The three foregoing phases belong wholly and purely to the Renaissance in all their characteristics of style except in so far as chance Gothic traits survived here and there. Of the two that follow, the former embodied the beginnings of Baroque influence and its commingling- with the ripe Renaissance conceptions; the latter comprised the full fruition of the Baroque mode and its complete ascendancy over the purer and more restrained forms of Renaissance provenance.

The Style Henri IV and Louis XIII, 1590-1660 (Henri IV, 1589-1610; Louis XIII, 1610-1643: Elizabeth, James I, and Charles I, contemporary rulers in England) was a phase of fusion when curvilinear forms and bolder, heavier detail began gradually to make their progress into popular favour.

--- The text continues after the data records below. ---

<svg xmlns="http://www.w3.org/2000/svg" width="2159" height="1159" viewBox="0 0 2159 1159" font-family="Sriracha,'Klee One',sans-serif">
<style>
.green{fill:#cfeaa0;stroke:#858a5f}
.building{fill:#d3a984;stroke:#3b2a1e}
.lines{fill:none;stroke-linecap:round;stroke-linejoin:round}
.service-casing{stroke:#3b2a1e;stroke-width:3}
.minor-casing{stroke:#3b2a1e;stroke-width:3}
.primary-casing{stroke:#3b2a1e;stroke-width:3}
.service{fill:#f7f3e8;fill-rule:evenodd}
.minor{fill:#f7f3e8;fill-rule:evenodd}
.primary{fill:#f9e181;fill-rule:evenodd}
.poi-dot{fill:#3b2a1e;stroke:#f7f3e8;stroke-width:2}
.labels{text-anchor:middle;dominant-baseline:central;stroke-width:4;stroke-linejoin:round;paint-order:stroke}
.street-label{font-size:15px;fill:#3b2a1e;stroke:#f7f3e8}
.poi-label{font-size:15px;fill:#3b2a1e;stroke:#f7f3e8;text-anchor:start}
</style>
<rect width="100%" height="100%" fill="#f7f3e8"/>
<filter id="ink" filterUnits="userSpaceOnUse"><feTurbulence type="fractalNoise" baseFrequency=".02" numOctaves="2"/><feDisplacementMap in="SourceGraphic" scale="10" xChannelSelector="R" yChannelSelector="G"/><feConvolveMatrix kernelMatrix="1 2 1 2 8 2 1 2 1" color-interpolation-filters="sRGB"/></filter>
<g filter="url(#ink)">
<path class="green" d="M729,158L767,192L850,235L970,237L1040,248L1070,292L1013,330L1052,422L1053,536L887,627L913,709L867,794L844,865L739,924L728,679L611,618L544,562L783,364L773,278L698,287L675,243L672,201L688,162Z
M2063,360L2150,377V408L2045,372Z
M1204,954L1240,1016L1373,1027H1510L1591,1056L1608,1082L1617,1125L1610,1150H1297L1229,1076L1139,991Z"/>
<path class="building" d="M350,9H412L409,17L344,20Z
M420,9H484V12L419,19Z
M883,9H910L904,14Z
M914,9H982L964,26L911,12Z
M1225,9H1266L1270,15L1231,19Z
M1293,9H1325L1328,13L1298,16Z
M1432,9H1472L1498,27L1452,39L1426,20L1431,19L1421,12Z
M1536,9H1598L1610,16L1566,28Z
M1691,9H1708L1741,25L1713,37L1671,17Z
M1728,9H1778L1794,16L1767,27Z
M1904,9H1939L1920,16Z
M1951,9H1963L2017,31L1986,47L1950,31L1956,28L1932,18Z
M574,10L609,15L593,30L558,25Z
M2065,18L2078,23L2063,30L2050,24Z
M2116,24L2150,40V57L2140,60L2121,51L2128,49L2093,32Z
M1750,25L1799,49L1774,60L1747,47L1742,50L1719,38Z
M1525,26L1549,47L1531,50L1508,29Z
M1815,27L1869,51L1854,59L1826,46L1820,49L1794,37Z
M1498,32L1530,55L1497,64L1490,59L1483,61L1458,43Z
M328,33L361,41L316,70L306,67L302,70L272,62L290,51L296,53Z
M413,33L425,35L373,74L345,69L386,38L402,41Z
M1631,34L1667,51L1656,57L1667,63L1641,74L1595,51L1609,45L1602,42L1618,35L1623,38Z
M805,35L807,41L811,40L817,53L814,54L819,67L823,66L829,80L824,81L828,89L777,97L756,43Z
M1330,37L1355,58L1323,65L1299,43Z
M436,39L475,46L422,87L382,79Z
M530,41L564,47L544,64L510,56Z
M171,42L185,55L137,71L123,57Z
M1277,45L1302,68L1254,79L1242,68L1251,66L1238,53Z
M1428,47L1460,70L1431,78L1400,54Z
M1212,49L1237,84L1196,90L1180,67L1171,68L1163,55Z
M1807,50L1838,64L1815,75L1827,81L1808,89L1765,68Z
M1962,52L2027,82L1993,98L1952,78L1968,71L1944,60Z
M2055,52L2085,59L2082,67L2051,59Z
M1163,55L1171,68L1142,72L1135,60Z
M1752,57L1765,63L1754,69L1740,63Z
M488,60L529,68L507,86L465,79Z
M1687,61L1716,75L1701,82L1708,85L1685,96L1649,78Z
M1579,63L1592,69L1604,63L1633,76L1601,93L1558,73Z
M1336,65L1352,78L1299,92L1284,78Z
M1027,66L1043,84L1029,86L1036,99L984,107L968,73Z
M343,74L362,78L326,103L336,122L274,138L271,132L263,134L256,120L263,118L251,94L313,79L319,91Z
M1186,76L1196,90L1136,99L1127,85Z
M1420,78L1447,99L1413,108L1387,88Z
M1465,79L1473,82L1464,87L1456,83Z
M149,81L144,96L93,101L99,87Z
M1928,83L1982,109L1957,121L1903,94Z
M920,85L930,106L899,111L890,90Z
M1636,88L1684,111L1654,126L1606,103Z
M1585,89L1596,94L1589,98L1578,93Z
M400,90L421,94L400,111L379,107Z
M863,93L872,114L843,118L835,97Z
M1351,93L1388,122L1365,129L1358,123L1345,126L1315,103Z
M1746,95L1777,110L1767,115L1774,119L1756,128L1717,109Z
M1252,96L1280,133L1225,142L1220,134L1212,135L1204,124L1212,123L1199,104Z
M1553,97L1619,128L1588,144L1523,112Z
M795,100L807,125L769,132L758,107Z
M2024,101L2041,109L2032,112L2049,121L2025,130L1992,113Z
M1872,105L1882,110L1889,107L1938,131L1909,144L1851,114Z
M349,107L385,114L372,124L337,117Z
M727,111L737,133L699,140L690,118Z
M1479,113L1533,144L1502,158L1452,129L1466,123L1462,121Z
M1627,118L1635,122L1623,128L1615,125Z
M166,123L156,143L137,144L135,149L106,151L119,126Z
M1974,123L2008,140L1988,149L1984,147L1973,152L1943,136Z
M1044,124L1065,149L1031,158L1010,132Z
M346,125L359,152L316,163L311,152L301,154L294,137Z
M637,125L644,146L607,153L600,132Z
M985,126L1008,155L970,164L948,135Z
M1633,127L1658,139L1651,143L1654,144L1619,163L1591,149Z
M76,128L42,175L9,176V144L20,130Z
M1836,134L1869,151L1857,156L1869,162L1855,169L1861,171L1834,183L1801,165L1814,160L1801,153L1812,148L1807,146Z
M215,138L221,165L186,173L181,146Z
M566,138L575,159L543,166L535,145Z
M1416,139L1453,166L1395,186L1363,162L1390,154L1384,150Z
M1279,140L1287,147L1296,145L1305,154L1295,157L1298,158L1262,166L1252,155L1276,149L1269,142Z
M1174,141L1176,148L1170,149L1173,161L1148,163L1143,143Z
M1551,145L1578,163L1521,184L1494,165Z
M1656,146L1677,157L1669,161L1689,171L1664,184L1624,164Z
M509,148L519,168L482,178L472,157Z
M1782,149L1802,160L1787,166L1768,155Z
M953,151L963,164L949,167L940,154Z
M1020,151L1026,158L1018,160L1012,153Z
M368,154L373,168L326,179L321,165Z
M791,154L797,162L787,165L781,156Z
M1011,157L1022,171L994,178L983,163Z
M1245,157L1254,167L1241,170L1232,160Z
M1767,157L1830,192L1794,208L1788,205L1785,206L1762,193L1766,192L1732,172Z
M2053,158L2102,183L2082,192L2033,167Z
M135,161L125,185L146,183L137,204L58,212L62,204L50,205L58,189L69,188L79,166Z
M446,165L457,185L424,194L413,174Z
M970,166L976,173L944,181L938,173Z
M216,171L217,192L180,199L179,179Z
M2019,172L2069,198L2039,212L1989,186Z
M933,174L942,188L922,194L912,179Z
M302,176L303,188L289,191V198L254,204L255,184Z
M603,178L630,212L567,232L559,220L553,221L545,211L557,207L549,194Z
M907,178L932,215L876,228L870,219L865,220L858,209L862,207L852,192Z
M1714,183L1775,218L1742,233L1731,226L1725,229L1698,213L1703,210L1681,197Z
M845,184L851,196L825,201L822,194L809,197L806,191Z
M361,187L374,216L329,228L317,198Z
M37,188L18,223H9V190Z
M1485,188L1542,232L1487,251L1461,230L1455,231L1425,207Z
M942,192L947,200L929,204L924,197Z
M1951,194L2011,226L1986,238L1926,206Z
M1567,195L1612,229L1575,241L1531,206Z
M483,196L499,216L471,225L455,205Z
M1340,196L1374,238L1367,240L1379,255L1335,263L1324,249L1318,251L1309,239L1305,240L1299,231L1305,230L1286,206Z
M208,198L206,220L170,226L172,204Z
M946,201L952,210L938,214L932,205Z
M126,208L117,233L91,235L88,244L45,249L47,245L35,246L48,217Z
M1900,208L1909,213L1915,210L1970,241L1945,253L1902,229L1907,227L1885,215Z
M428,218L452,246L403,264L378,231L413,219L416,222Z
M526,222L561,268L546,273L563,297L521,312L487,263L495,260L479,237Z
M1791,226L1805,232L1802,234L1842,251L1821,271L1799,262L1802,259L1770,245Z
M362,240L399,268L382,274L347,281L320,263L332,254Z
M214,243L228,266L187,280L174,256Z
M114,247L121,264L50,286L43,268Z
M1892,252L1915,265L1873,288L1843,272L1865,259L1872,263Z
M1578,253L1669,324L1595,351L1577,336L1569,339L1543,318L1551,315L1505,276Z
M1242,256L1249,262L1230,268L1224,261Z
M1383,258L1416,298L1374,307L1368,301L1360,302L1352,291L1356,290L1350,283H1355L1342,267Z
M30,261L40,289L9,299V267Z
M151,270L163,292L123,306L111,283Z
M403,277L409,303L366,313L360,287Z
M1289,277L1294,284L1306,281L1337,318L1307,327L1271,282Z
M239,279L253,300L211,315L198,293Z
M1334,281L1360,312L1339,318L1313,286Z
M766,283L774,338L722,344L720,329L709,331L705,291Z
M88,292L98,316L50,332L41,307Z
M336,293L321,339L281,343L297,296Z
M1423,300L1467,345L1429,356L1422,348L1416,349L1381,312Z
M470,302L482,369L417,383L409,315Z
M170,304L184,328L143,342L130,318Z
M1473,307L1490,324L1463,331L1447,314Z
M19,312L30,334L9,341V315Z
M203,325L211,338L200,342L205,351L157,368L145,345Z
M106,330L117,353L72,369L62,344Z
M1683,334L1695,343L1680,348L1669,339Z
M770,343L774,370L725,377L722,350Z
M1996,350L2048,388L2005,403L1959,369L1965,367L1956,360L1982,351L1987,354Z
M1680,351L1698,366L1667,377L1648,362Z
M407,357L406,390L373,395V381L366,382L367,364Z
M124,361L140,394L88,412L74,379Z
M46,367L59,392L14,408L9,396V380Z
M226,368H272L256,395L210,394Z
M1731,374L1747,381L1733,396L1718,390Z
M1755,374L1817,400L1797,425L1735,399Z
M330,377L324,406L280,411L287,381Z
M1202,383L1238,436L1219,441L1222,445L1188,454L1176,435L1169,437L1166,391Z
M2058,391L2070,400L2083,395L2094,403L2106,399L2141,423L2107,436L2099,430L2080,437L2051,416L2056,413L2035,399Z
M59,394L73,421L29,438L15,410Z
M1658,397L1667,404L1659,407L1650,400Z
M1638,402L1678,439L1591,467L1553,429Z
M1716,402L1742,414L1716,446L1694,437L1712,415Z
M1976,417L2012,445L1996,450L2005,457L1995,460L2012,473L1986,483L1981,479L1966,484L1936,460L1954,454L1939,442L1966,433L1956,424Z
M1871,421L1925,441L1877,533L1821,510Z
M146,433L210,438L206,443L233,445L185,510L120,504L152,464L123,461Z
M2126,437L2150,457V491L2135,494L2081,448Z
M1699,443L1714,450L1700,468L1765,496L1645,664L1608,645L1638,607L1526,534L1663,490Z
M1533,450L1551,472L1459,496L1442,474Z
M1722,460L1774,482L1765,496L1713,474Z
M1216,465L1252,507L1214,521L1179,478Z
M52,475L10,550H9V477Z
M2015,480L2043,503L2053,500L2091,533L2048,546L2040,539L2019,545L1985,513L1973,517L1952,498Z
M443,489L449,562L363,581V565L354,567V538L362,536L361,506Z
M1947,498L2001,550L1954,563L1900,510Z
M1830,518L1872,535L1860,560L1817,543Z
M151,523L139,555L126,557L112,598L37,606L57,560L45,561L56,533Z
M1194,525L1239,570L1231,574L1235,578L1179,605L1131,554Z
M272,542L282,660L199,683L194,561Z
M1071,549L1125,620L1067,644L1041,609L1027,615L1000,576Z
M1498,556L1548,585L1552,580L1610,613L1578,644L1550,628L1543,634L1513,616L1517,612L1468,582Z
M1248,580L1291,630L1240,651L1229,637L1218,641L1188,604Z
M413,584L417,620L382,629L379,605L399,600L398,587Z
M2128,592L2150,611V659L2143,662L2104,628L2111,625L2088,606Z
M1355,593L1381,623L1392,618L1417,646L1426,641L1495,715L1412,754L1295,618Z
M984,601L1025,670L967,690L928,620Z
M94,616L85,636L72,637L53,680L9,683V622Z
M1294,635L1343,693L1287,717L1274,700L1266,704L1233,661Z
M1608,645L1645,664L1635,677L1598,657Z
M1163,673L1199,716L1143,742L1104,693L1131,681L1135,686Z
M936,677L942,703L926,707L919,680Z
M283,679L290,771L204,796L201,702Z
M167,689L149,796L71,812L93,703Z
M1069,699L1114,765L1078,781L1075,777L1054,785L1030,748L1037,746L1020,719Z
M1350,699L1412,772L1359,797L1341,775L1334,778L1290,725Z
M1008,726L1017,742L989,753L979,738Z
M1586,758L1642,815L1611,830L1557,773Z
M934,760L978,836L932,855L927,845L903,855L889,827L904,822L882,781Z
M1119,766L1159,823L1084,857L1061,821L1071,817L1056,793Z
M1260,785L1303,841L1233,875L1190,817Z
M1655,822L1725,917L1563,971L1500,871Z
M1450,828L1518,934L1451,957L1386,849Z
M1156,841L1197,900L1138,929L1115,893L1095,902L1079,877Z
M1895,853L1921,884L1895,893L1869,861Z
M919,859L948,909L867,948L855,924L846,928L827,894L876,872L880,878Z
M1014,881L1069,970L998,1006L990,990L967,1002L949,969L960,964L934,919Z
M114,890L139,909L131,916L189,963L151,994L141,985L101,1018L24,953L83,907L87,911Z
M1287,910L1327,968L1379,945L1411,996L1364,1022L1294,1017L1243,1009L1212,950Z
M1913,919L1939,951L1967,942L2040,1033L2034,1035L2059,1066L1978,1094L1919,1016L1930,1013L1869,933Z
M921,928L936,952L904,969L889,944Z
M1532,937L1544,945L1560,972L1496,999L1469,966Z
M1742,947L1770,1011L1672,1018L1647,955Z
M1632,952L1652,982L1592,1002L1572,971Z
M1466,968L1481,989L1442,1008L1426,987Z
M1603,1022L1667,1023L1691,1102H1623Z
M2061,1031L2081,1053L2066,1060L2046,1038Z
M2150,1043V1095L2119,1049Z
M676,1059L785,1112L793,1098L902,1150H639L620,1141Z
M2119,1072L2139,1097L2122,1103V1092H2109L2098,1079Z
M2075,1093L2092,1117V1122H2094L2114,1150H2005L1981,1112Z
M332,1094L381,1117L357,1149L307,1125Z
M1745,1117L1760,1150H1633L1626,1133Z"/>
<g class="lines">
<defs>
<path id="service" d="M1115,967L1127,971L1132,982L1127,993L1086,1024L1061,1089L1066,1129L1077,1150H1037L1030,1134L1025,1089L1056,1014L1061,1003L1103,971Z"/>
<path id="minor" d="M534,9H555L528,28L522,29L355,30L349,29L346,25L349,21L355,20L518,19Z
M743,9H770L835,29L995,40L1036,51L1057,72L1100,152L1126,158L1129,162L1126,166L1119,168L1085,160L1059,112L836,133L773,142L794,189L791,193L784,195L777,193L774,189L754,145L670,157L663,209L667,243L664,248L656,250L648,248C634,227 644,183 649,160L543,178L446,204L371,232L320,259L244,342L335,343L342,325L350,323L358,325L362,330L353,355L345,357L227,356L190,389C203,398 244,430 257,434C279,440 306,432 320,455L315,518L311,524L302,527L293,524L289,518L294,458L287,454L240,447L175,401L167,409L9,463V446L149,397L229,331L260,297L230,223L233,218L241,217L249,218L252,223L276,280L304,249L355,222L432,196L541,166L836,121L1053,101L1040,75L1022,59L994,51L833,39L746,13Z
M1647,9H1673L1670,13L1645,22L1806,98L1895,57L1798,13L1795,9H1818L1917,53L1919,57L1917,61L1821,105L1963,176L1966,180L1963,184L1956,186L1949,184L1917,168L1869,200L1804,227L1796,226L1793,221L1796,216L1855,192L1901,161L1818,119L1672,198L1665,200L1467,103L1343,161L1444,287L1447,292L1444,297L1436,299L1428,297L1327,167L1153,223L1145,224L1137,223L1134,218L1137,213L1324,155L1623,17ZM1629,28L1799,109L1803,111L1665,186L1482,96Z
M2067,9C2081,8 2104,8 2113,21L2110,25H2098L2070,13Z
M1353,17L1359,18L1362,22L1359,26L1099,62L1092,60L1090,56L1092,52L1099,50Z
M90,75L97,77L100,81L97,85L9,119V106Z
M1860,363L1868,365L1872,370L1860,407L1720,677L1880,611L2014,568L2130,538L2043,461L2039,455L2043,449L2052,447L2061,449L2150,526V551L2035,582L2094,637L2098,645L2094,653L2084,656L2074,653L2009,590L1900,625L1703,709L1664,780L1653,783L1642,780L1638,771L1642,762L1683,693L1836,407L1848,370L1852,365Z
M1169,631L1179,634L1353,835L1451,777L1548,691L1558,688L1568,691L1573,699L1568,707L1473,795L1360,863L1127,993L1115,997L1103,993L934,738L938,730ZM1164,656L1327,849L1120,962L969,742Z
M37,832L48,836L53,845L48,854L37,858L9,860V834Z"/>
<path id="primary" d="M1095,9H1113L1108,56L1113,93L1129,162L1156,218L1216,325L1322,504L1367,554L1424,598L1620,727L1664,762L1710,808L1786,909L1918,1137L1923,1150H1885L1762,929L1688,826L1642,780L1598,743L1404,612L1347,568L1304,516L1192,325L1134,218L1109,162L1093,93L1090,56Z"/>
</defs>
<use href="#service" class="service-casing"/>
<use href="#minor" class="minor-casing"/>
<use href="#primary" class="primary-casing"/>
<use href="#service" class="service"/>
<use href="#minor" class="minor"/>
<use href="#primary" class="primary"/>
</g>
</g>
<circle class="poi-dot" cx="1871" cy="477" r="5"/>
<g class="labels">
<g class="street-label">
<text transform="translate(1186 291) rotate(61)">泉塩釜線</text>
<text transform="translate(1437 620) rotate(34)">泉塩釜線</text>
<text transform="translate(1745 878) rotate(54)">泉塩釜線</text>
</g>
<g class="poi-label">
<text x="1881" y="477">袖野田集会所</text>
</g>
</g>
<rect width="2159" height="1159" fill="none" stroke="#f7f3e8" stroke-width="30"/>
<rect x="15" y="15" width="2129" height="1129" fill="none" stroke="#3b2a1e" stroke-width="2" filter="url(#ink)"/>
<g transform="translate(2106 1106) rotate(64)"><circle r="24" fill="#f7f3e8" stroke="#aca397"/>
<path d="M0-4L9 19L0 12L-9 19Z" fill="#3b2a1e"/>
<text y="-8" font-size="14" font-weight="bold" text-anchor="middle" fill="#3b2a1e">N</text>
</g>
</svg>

The Style Louis XIV, 1640-1710 (Louis XIII, 1610-1643; Louis XIV, 1643-1715: Charles II, James II, William and Mary, and Queen Anne, contemporary rulers in England) marked the apotheosis of ponderous curves and scrolls, singly and in combination, of pomposity, redundance, oftentimes heaviness of detail and all that conceptions of superabundant splendour could devise to create the "Grand Manner." What was naturally imposing, the exponents of Baroque essayed to make more so and did not hesitate to create structure for the sole purpose of carrying their massive decorations which were, it is true, mightily imposing but could scarcely be called logical. The exaggerations of this period belong to the earlier portion (1610-1650). Directly the influence of Louis XIV began to make itself felt there was far more restraint and the style was perceptibly tempered by an infusion of Classicism and a more studied sobriety in composition.

During all this period of five phases there was a steady and rapid development in the technical mastery of decorative processes and resources which combined to make the sixteenth and seventeenth centuries in French decorative art one of the most resplendent epochs in history.

Architectural Background And Methods Of Fixed Decoration

Throughout the sixteenth and seventeenth centuries the rooms of French chateaux and houses were commonly of large size. Indeed, they were often oppressively so, especially in the formal and grandiose days of Louis XIV. As was natural, and in fact necessary under the circumstances, the fixed or architectural background formed a vitally important part of the composition. The ceilings were lofty.